Hikikomori
Articolo pubblicato su "www.isernianews.it" il 02-01-2016
(“Eremiti Digitali”)
Buon Anno a tutti! Vogliamo iniziare questo 2016 parlandovi di una particolare patologia comportamentale che un uso intensivo e smodato di video game, di computer, di smartphone e di Internet in generale, potrebbe provocare non solo nei bambini e negli adolescenti, ma anche nei giovani adulti! Si tratta di un vero e proprio disturbo della mente che porta il soggetto colpito ad isolarsi nella sua cameretta per lunghi periodi di tempo. I giapponesi chiamano gli individui che ne soffrono “Hikikomori” (lett. “stare in disparte, isolarsi”).
Il termine è composto dalle parole “hiku” (tirare) e “komoru” (ritirarsi). Un Hikikomori, quindi, è una persona che si è letteralmente “ritirata” dalla società! Queste persone sono state, in un certo senso, “rapite” dalle nuove tecnologie e private di ogni contatto sociale, dimostrando che l’uso smodato e sprovveduto di computer e cellulari può diventare davvero “pericoloso” e capace di compromettere la crescita personale e sociale di un giovane individuo! Il termine fu coniato dallo psichiatra Tamaki Saitō negli anni ‘80, quando cominciò a rendersi conto che sempre più adolescenti mostravano gli stessi preoccupanti sintomi: letargia, incomunicabilità, isolamento totale, depressione, comportamenti ossessivo-compulsivi (soprattutto automisofobia – ossia la paura di essere sporchi) e manie di persecuzione! Dalle ricerche condotte dal Dott. Saitō, risultò che chi soffriva (e soffre) della sindrome di Hikikomori in Giappone ha un’età compresa tra i 19 e i 27 anni e, per oltre il 90% dei casi, è di sesso maschile e di estrazione sociale medio-alta. Nato come forma di ribellione alla cultura tradizionale giapponese, fondata sull’arrivismo e sull’affermazione sociale ed economica, questo fenomeno incominciò, dagli anni ’90, a diffondersi anche negli Stati Uniti, in Europa e nel resto del mondo.
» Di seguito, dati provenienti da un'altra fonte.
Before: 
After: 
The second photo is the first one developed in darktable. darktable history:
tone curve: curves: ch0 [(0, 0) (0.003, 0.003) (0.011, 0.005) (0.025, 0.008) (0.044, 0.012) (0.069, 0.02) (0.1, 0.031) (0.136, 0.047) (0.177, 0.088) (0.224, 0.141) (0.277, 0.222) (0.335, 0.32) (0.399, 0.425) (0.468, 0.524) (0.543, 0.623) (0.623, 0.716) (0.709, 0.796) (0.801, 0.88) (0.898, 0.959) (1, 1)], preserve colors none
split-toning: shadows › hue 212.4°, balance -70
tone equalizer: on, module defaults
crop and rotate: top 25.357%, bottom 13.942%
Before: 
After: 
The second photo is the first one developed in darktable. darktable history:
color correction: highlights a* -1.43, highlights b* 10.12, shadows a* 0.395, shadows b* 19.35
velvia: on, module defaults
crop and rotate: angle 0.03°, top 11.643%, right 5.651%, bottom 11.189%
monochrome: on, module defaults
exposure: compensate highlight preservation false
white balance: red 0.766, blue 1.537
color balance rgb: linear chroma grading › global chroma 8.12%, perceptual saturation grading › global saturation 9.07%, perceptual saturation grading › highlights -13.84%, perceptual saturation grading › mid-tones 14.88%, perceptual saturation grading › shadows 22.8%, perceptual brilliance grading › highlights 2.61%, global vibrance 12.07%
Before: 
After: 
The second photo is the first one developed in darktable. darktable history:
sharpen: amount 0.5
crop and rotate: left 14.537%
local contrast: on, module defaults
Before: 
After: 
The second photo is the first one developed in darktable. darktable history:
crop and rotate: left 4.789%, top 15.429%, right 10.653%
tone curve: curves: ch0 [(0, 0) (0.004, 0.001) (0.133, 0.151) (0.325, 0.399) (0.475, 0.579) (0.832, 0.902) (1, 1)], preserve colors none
Anche l’Italia né è stata colpita in tempi più recenti: i primi sporadici ed isolati casi di giovani Hikikomori italiani sono stati diagnosticati nel 2007, ma, da allora, il fenomeno ha continuato a crescere e diffondersi tant’è che, oggi, stime approssimative parlano di circa 20/30.000 casi! Secondo i medici, negli Hikikomori, più che la depressione, il sentimento prevalente è la vergogna: si vive, come un fallimento, la distanza tra il mondo che si è immaginato e previsto per sé e quella che, invece, è la realtà!
Più il mondo idealizzato è dissimile dalla realtà in cui ci si imbatte, tanto più grande sarà il senso di vergogna che l’Hikikomori prova. Questo spiega perché ad essere, oggi, più colpiti, sono proprio i giovanissimi (13-15 anni), indipendentemente dalla posizione geografica e sociale, i quali, posti di fronte alle comuni sfide della crescita, preferiscono evitare, sempre di più, il mondo esterno fino a scegliere l’autoreclusione in un piccolo “universo” (la loro stanza), in cui i contatti con il prossimo avvengono solo attraverso social network o videogiochi e in cui il ritmo sonno-veglia viene completamente invertito! In questo modo, quindi, la Rete aiuta a costruire legami ma senza troppi pericoli e, soprattutto, senza “mettere in gioco” il corpo.
La patologia ha assunto una tale rilevanza sociale che viene curata con psicofarmaci, con sedute di psicoterapia e, nei casi più gravi, addirittura col ricovero ospedaliero! Spesso gli Hikikomori vengono ospitati in apposite comunità di recupero per essere “disintossicati” dalle loro ossessioni tecnologiche, dove imparano a (ri)avere fiducia in sé stessi, a socializzare e a relazionarsi con gli altri. Tutte le tecnologie che utilizziamo possono essere (e lo sono) un potentissimo strumento di socializzazione e di condivisione, ma non bisogna dimenticare che questa deve essere sempre funzionale alle relazioni sociali c.d. “fisiche”: una bella stretta di mano, un forte abbraccio, un sensuale bacio e, in generale, la presenza fisica di una persona nel nostro spazio c.d. “prossemico” ci rende presenti, vivi e partecipi della realtà in cui viviamo.